Wednesday, April 12, 2006

 

One thing leads to another...


There's a plant beside my front walkway that has earned the nickname "that square pink bush" due to some plant torture which was implemented long before I moved in. It's an azalea, and it is covered completely in pink blooms in the spring. It's also been trimmed into a sort of oblong rectangular shape. The result is a pink, square object beside the walk for about a month in the spring. After the pink square stage comes the browning and wilted stage due to the fact that this bush holds its petals long after they have died, dried, and decayed. Nothing a thorough raking won't fix, but still a nuisance.

This spring, the bush displayed the results of a problem that I spent most of the summer ignoring. Instead of a green and pink box, it resembled a brown skeleton, with only a few green flowering twigs coming from the base.

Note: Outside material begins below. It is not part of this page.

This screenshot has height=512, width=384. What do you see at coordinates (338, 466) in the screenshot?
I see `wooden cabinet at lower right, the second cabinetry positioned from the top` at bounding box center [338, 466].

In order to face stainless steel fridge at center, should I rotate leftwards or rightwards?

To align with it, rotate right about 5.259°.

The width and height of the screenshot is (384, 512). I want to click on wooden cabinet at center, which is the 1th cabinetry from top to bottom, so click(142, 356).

Most of the bush was dead, and I took a few hours on Sunday morning to 1) excavate the bush and re-plant the remenants and 2) fix the aforementioned and long ignored problem.

The problem in question was a leak in the lawn irrigation system, which left the azalea with wet feet for most of the summer previous. Azaleas, camelias and rhododendrons are all of the sort of acid-well drained-moderate climate school, which usually does well in my neighborhood when it's freed of the relatively dense clay soil that seems to be standard issue. The demise of the azalea was certainly a demonstration that you can't ignore everything you read in the Sunset Western Garden Book.

I was astonished to see another demonstration when I finally started digging up the azalea - why was the center dead and why were there still some perfectly healthy shoots coming from underneath the bush? Further inspection revealed that the green and healthy shoots were actually separate plants - the branches had rooted themselves.

I believe I saw this technique on TV at one point - basically taking a branch of a rhododendron and pinning it to the ground under the bush until it rooted, and then cutting it off. Whatever the cause, I now have two smallish azaleas in pots, and one medium sized azalea in the space that originally housed the now defunct plant.